Actress and anti-gun activist Alyssa Milano says that a National Rifle Association member was “sent” to an #NoRA rally in Dallas over the weekend to “intimidate” her.

Milano appeared at the rally with her own gun-toting guards in tow, which smacked of hypocrisy to some, considering her anti-gun stance.

What’s the background?

An NRA member approached the liberal actress, who was speaking Saturday at an anti-gun rally in Dallas. The NRA simultaneously held its annual convention in Dallas over the weekend.

Conservative writer Ben Howe caught the exchange on video.

The incident featured a conversation between the unnamed NRA member and one of Milano’s bodyguards (a second video features Milano herself).

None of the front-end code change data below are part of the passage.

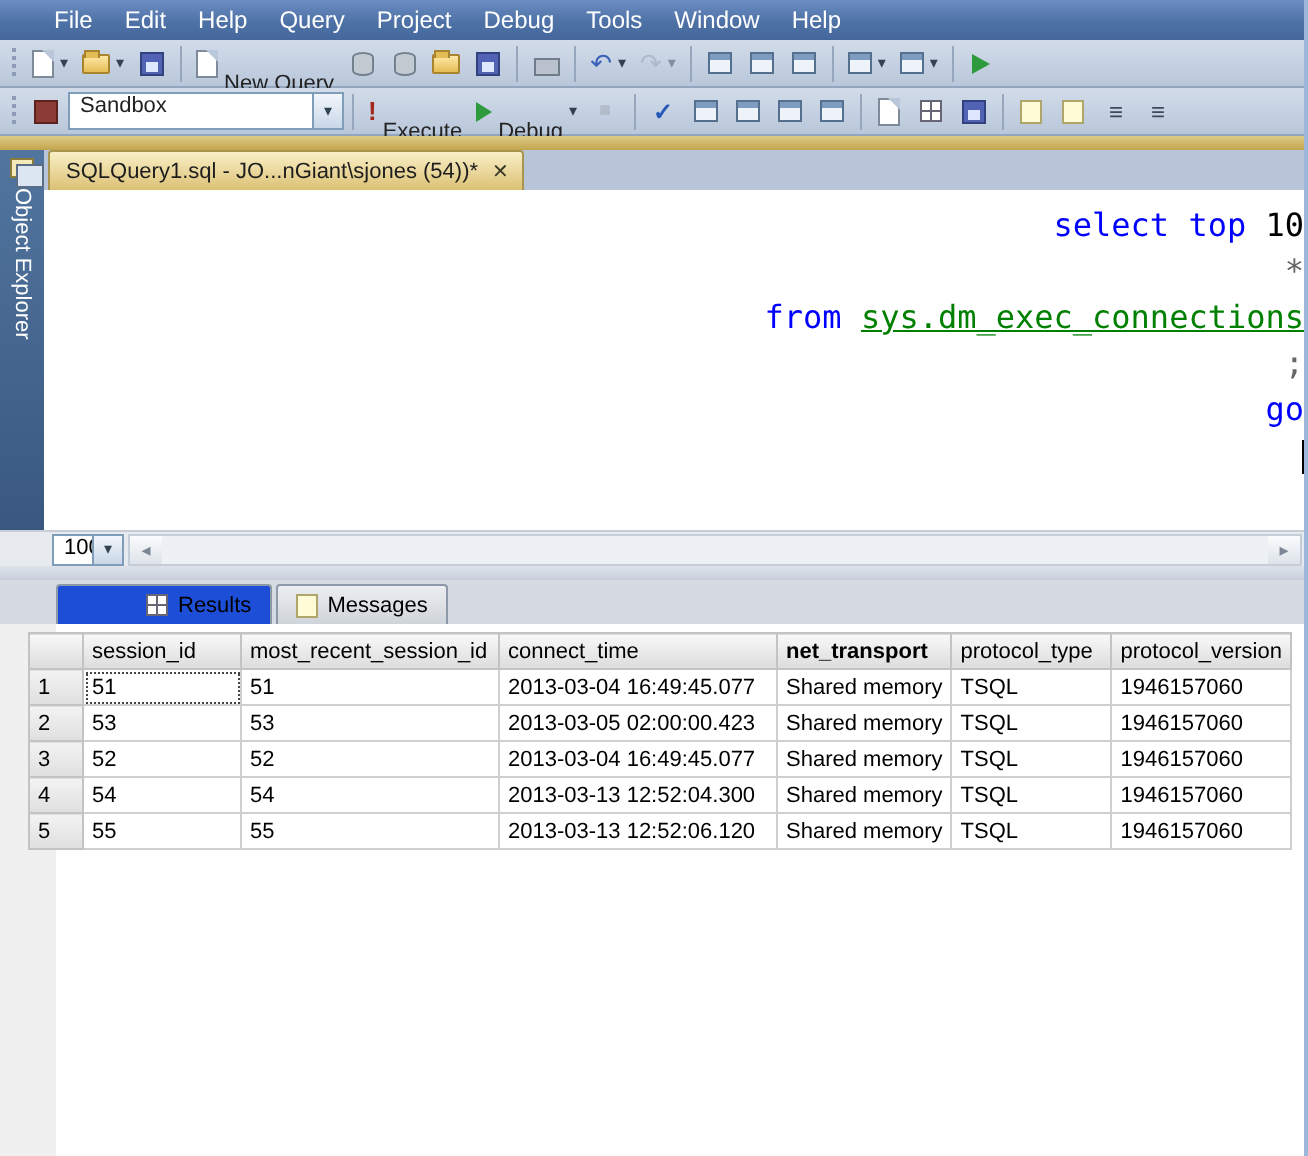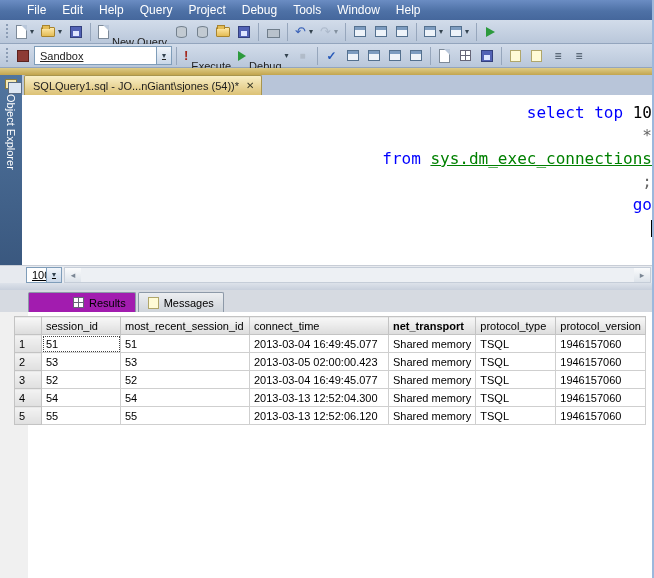--- a/index.html
+++ b/index.html
@@ -70,8 +70,8 @@
   .g-redo { color:#8e9cb0; font-size:13px; }
   .g-ham { color:#3c4a5a; font-size:12px; letter-spacing:-1px; }
 
-  .combo { display:inline-flex; align-items:center; height:19px; background:#fff;
-    border:1px solid #7f9db9; font-size:11px;text-decoration:underline; }
+  .combo { display:inline-flex; height:19px; background:#fff;
+    border:1px solid #7f9db9; font-size:11px; }
   .combo .combo-val { padding:0 5px; flex:1; white-space:nowrap; overflow:hidden; }
   .combo .combo-btn { width:15px; height:100%; display:flex; align-items:center; justify-content:center;
     background:linear-gradient(#f2f6fb,#c9d7e8); border-left:1px solid #7f9db9; }

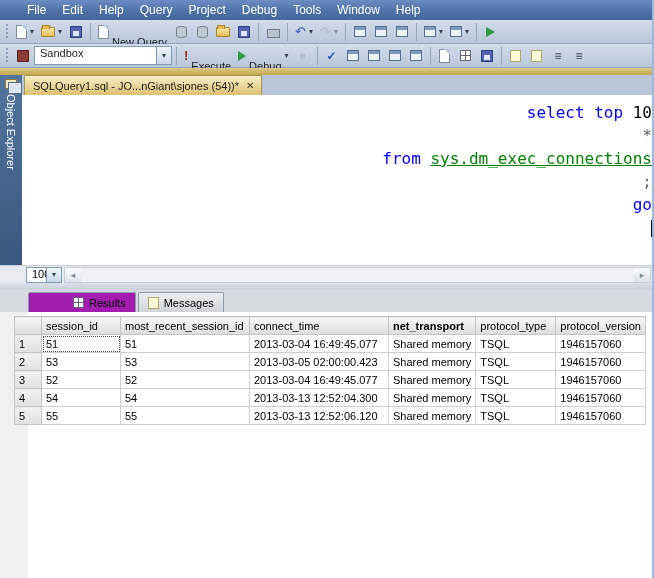--- a/index.html
+++ b/index.html
@@ -126,7 +126,7 @@
   .res-tabbar { height:22px; flex:0 0 22px; background:#d6dae1; display:flex; align-items:flex-end; padding-left:28px; gap:2px; }
   .res-tab { height:20px; display:flex; align-items:center; gap:5px; padding:0 9px;
     font-size:11px; border:1px solid #8d99a8; border-bottom:none; border-radius:2px 2px 0 0; cursor:pointer; }
-  .res-tab.active { background:#a21caf;padding-left:44px; }
+  .res-tab.active { background:#1d4ed8;padding-left:44px; }
   .res-tab.inactive { background:linear-gradient(#eceef1,#cfd4da); }
 
   .grid-wrap { flex:1; padding:4px 0 0 14px; background:#fff; overflow:hidden; position:relative; }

The NRA member can be heard asking if Milano’s guards were armed.

They were.

Despite the NRA member’s ease in carrying on a civil conversation, one of Milano’s bodyguards eventually maneuvered the NRA member away from the area in which the actress was speaking, effectively ending any dialogue.

What’s happening now?

Howe shared the second video on Monday, which featured the NRA member’s verbal exchange with Milano.

On Wednesday, Milano retweeted the video and wrote, “My conversation with an NRA member sent to the #NoRA Rally to intimidate me.”

Along with her tweet, the actress-turned-activist shared video featuring the discussion between her and the NRA member.

Despite the conversation between the NRA member and Milano being what appeared to be quite civil, Milano still insisted that the man was sent to “intimidate” her.

One person having none of it was NRA spokesperson Dana Loesch, who responded to Milano’s tweet on Tuesday.

Loesch wrote, “No one ‘sent’ anyone anywhere to ‘intimidate’ you. The man was walking with his young sons and when he politely asked question (on video) your hired gun pushed him from the public park, in front of his kids. The law-abiding NRA member deescalated the situation your guard caused.”